● TASK BRIEF
Look through the entries below and count the lines that contain "administrator". Reply with that number only.
::: DATA SUPPLIED
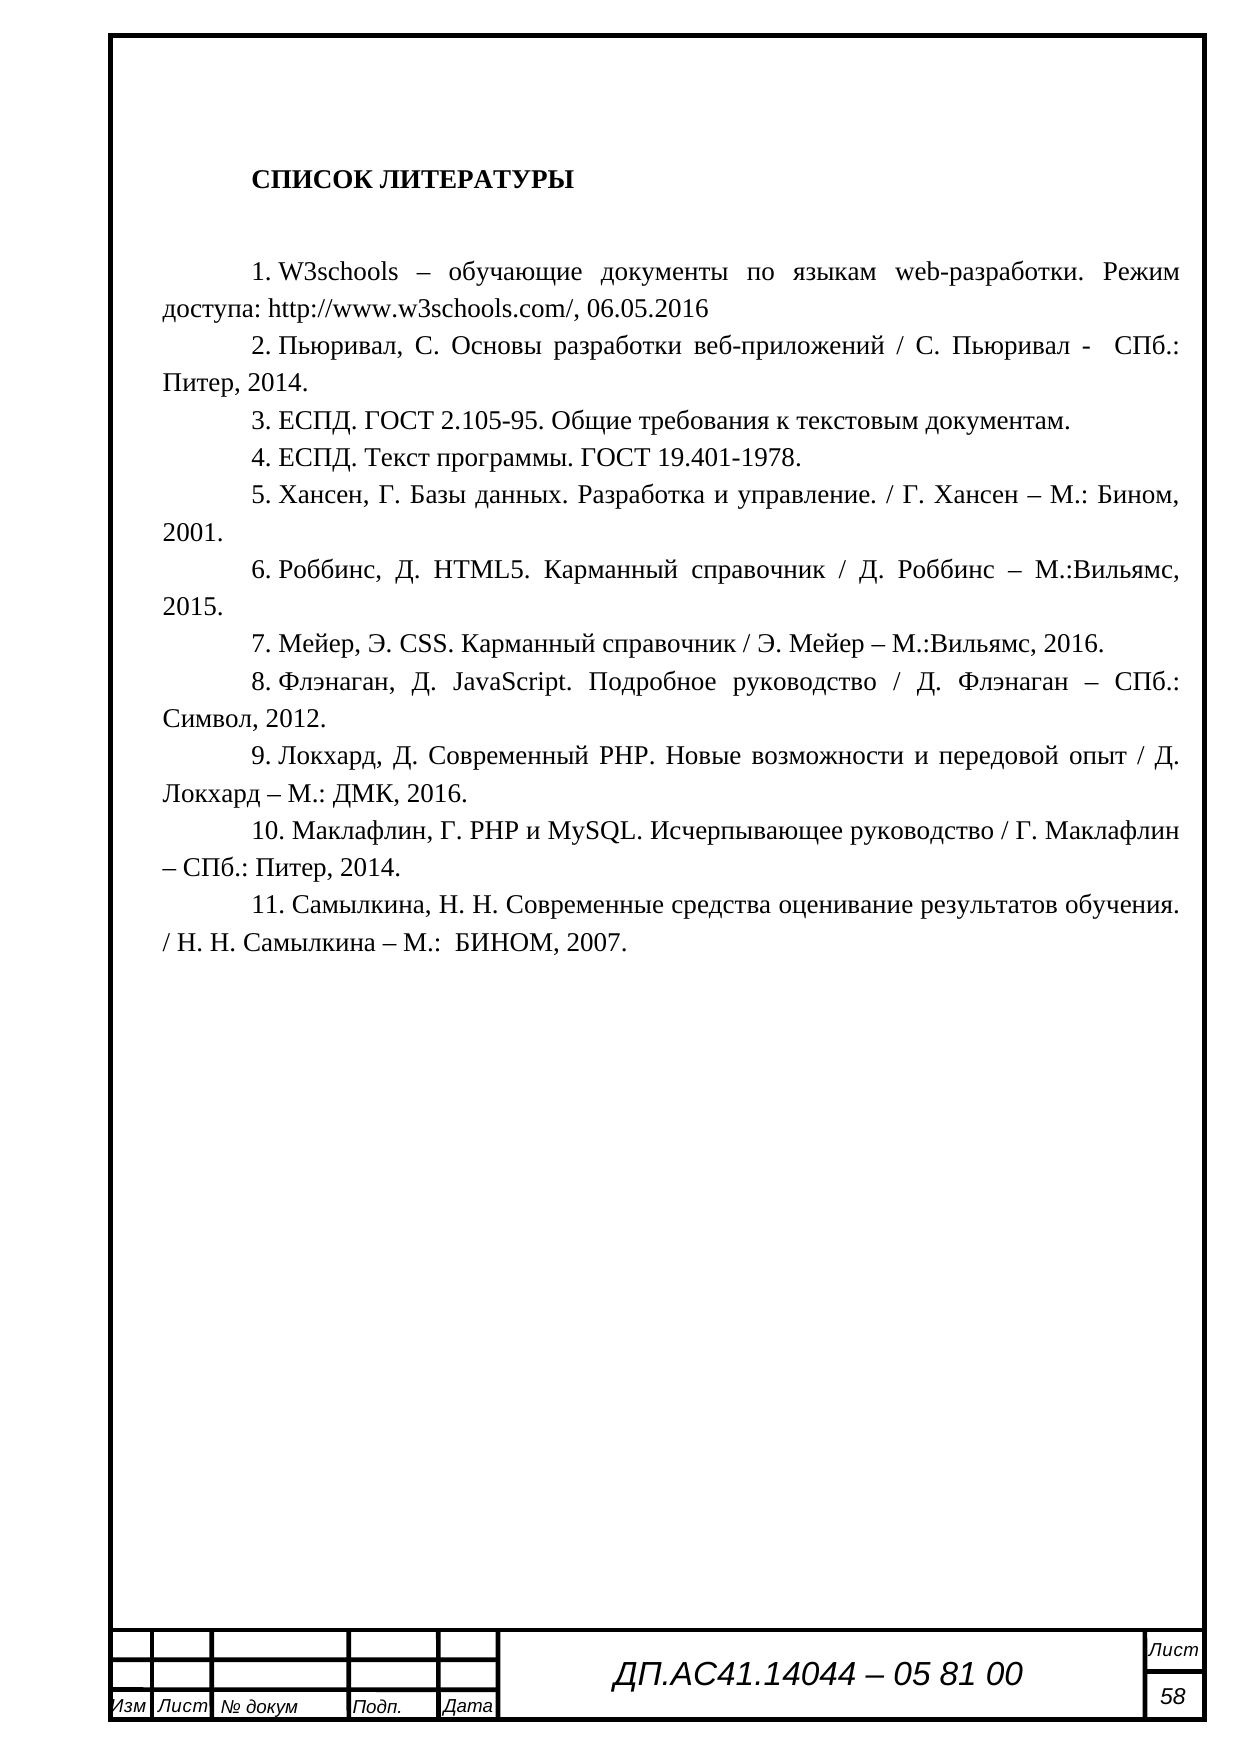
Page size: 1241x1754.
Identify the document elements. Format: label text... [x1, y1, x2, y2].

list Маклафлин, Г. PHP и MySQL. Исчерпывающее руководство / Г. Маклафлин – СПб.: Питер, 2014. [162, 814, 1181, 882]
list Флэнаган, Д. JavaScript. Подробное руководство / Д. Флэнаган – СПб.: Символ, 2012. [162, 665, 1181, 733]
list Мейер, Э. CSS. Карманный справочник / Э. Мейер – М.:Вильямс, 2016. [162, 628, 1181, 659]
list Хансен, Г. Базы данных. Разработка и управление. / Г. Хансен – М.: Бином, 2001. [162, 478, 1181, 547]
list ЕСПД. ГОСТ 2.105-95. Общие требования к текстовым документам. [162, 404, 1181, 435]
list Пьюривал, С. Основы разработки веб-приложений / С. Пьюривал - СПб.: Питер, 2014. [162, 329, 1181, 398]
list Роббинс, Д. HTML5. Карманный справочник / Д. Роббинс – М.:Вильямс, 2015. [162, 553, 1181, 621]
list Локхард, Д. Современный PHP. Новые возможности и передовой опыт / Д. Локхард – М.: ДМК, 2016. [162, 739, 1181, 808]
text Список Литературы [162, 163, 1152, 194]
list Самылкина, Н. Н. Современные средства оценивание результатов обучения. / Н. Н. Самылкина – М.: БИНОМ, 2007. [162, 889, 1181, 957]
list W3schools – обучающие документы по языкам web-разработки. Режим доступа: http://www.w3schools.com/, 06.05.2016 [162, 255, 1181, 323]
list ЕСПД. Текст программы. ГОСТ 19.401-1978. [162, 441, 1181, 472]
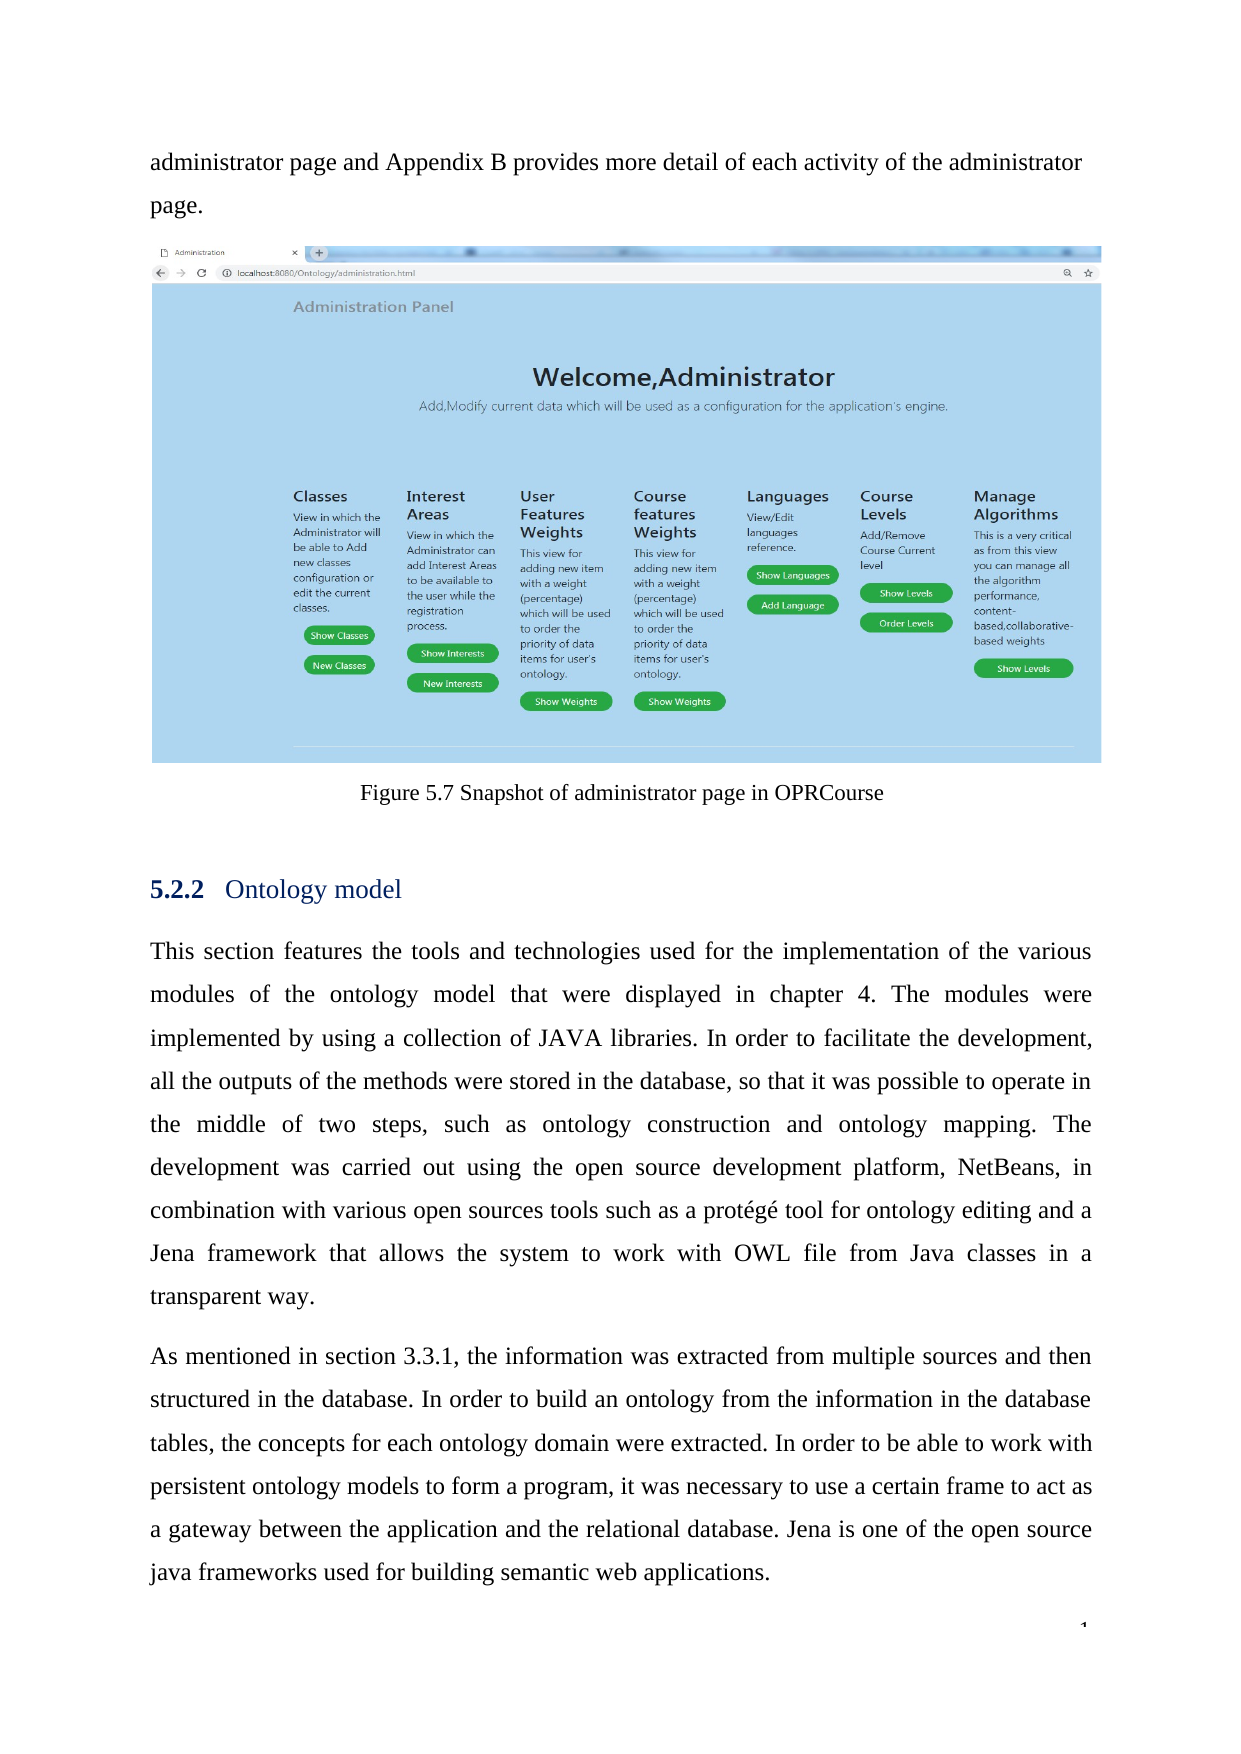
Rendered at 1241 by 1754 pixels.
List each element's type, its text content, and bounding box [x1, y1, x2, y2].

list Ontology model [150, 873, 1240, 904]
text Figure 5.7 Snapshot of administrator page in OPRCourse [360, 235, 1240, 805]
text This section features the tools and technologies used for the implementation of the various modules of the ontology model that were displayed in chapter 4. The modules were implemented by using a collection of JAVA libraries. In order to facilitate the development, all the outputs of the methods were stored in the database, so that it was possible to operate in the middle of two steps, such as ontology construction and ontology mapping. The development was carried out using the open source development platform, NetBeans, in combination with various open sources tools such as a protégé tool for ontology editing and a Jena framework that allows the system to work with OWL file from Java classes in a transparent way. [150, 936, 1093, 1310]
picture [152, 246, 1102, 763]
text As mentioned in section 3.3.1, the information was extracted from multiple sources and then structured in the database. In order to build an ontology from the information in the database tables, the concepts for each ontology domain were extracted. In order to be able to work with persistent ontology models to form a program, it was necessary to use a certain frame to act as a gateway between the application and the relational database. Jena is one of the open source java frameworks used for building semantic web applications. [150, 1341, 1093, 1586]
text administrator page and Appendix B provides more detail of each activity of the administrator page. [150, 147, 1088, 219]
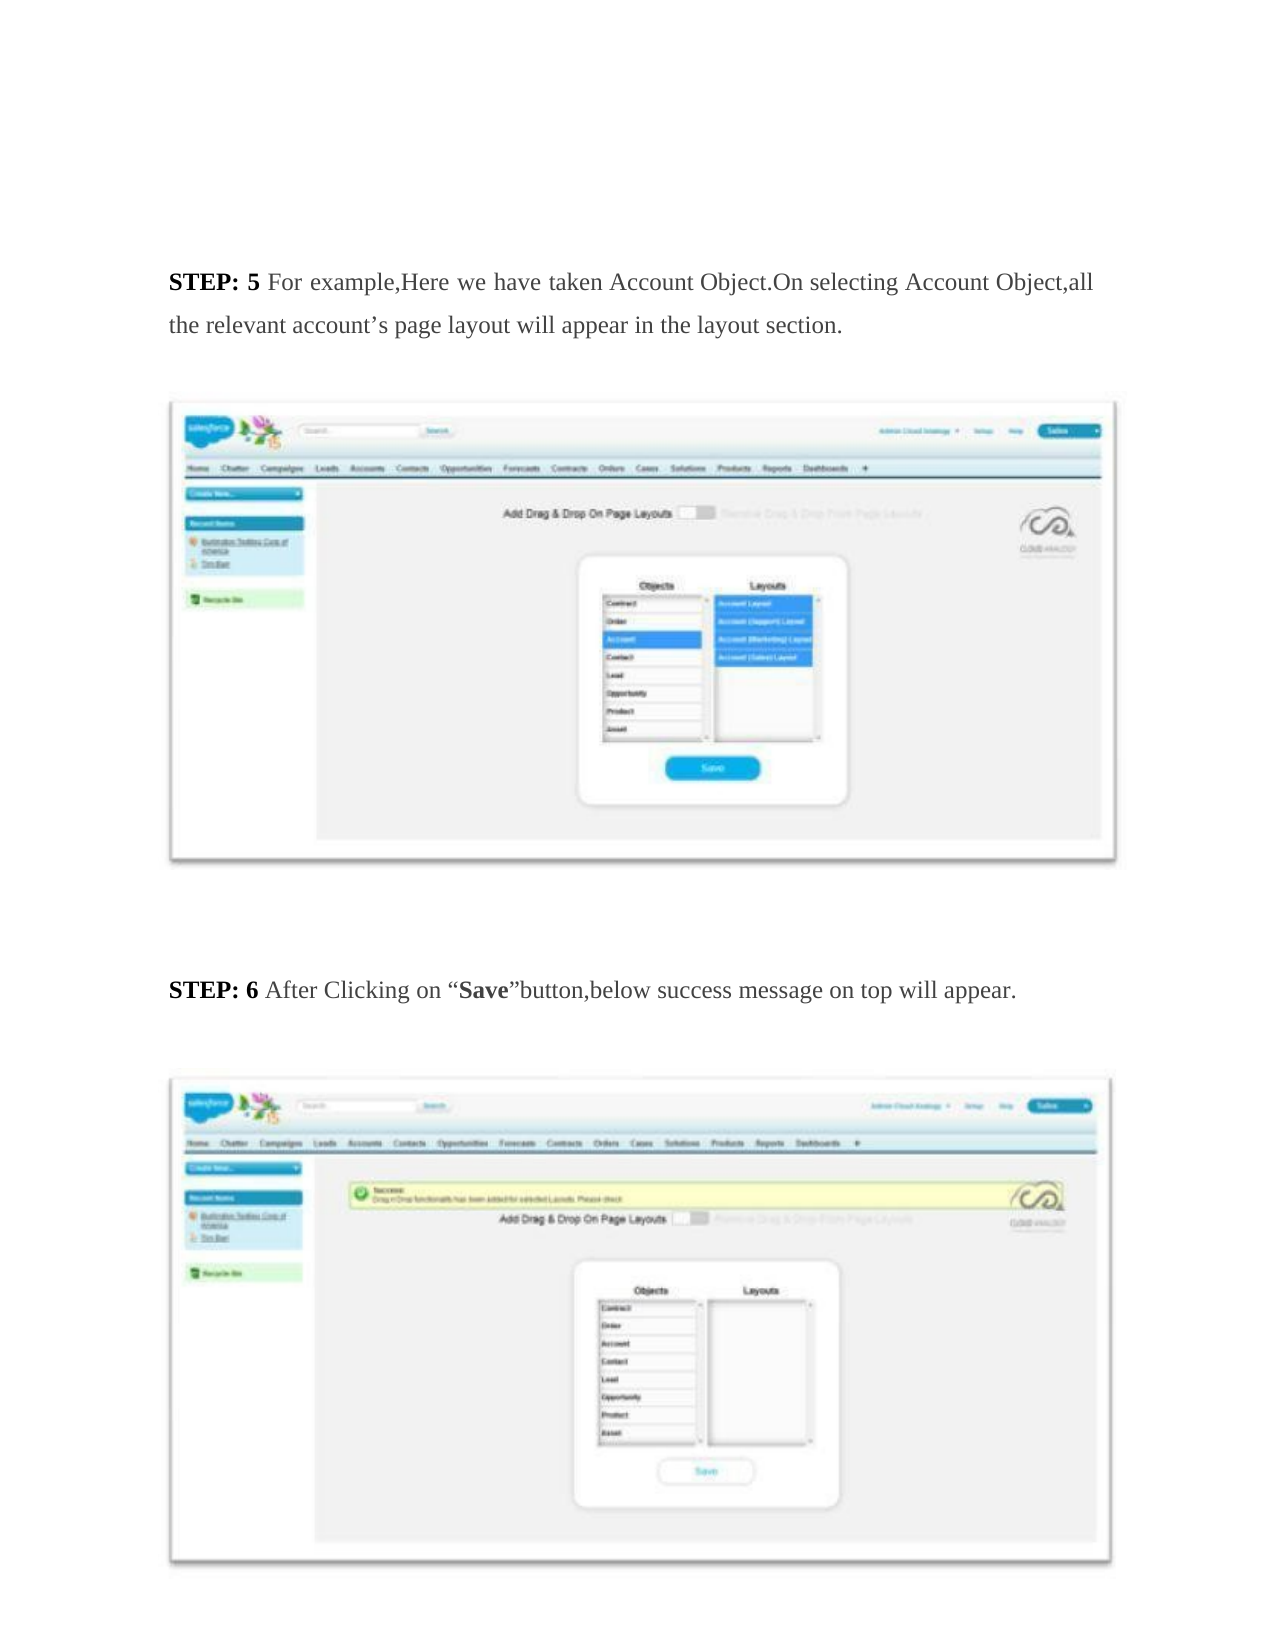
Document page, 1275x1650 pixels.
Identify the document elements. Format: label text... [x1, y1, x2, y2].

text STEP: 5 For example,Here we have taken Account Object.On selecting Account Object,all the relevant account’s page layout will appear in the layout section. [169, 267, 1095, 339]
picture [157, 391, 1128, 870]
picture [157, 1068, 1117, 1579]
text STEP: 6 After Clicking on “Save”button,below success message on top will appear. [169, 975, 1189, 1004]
::::::
● RESULT
2